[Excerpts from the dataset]

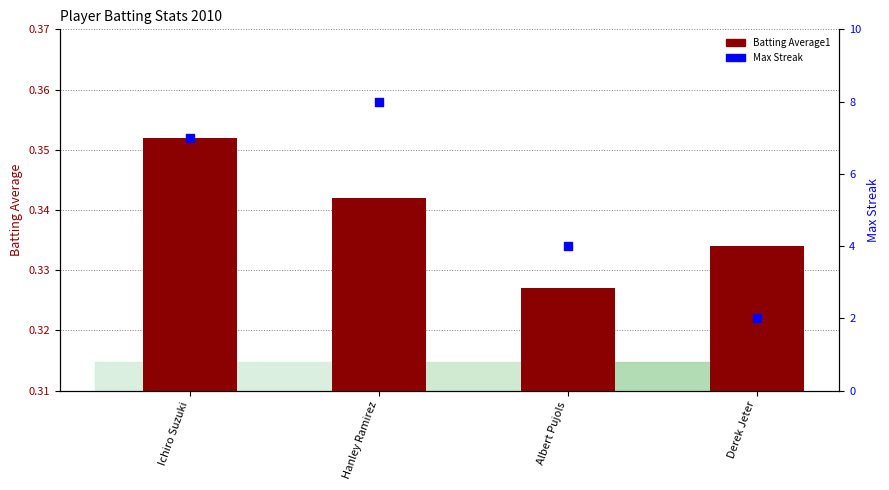

Which series has the largest total across all categories?

Max Streak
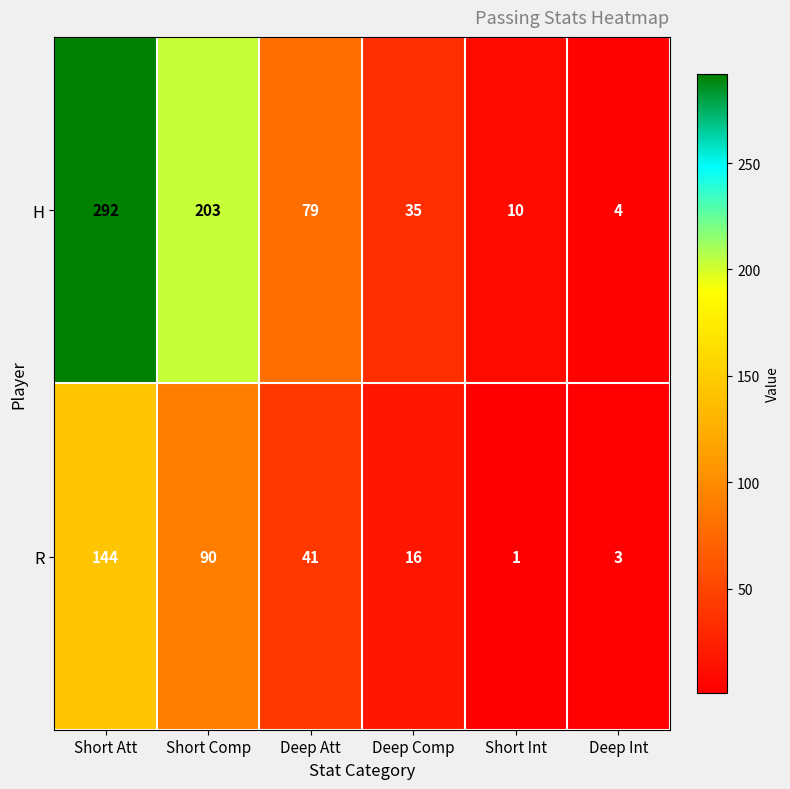

The value of H at Deep Comp is 61. True or false?

False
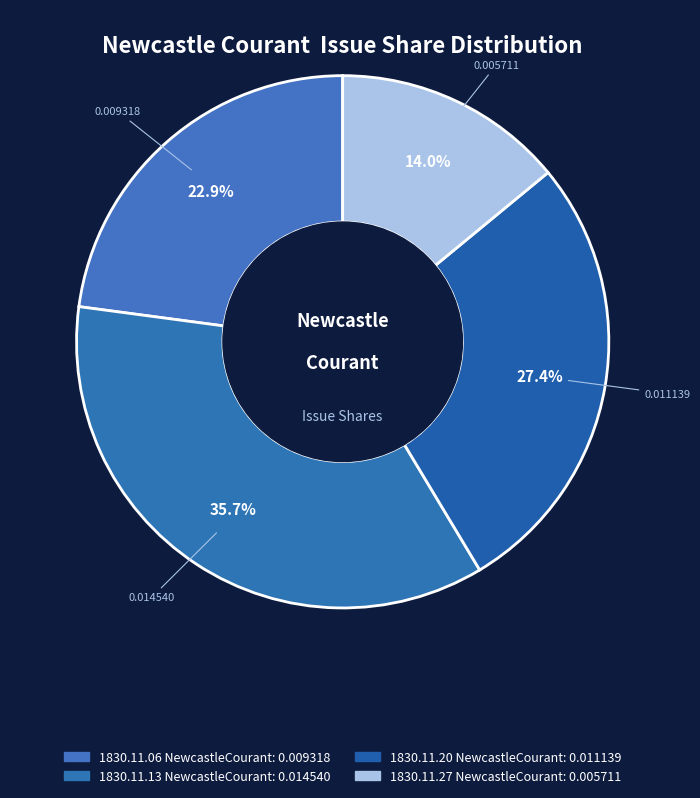

How many slices are in this pie chart?

4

> _The task_: Recast every line of the records above as a JSON list of strings, with one string per line and no entries for blank lines. Leave the pictures out of the answer.

> _Your solution_:
[
  "Which series has the largest total across all categories?",
  "Max Streak",
  "The value of H at Deep Comp is 61. True or false?",
  "False",
  "How many slices are in this pie chart?",
  "4"
]